EXERCISE OBJECTIVE.
For this exercise, reproduce the entries below exactly, but only from the line containing "Reserve with LINE" through the line containing "San Martín 2231", both included.
BEGIN RECORDS SUPPLIED
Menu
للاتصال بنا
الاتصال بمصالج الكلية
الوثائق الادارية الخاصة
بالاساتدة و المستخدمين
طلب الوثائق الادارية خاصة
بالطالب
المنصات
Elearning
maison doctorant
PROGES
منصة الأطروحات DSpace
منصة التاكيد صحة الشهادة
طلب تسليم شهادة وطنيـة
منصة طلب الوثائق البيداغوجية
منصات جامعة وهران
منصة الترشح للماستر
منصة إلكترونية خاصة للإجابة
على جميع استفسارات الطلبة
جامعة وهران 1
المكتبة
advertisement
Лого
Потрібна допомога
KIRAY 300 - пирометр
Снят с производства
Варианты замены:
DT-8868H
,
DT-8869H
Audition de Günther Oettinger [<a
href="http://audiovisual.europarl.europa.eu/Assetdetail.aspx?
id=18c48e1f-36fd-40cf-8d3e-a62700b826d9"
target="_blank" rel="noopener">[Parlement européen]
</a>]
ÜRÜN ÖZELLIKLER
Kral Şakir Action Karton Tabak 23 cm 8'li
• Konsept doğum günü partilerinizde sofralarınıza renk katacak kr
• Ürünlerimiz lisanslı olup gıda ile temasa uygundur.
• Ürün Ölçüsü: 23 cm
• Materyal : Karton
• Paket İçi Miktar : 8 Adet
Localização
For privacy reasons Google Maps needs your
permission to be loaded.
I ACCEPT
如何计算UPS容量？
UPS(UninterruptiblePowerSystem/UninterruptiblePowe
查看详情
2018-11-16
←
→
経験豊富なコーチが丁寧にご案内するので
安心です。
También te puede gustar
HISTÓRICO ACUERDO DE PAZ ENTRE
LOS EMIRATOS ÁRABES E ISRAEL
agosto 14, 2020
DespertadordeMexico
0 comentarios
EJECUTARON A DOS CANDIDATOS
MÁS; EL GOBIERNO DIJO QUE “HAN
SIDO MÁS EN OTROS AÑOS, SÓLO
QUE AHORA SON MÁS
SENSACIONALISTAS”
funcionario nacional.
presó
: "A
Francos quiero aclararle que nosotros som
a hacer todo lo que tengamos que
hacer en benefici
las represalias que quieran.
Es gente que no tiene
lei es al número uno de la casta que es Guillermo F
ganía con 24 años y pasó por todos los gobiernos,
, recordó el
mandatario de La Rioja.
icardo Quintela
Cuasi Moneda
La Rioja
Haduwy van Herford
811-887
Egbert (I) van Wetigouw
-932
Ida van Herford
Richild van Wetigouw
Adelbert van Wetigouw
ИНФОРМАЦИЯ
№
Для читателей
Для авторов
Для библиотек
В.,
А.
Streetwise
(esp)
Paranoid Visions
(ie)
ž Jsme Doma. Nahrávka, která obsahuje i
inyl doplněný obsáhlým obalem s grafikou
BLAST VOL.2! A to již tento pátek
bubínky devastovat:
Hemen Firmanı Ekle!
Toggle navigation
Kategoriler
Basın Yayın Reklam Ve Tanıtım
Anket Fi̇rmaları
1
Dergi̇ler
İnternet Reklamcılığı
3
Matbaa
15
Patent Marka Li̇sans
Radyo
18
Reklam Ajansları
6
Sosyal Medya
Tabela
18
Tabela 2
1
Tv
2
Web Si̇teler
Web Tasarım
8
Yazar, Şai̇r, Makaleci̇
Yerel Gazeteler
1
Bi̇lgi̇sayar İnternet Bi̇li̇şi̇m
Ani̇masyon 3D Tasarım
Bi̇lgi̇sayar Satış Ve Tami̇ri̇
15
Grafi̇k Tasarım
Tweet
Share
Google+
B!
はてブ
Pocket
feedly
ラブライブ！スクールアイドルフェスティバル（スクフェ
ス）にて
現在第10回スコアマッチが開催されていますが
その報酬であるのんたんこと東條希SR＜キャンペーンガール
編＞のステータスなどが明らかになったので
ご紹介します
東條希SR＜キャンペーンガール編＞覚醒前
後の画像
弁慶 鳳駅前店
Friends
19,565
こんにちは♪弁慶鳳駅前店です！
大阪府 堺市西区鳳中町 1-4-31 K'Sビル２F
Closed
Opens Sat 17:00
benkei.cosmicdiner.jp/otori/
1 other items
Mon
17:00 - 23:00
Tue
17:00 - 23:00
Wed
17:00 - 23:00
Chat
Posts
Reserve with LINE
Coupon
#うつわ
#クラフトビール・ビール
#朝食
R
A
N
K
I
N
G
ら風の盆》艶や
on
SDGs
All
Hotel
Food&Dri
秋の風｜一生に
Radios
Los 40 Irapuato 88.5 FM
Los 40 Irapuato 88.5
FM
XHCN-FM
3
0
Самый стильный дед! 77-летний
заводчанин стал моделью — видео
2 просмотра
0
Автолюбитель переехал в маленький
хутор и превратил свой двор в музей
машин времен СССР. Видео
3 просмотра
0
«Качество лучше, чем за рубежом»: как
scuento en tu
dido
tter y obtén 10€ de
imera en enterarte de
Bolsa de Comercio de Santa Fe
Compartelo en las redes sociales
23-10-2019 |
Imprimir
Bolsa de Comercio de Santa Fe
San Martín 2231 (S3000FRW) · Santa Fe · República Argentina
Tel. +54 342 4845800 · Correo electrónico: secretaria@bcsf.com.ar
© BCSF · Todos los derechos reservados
END RECORDS SUPPLIED
TASK ANSWER.
Reserve with LINE
Coupon
#うつわ
#クラフトビール・ビール
#朝食
R
A
N
K
I
N
G
ら風の盆》艶や
on
SDGs
All
Hotel
Food&Dri
秋の風｜一生に
Radios
Los 40 Irapuato 88.5 FM
Los 40 Irapuato 88.5
FM
XHCN-FM
3
0
Самый стильный дед! 77-летний
заводчанин стал моделью — видео
2 просмотра
0
Автолюбитель переехал в маленький
хутор и превратил свой двор в музей
машин времен СССР. Видео
3 просмотра
0
«Качество лучше, чем за рубежом»: как
scuento en tu
dido
tter y obtén 10€ de
imera en enterarte de
Bolsa de Comercio de Santa Fe
Compartelo en las redes sociales
23-10-2019 |
Imprimir
Bolsa de Comercio de Santa Fe
San Martín 2231 (S3000FRW) · Santa Fe · República Argentina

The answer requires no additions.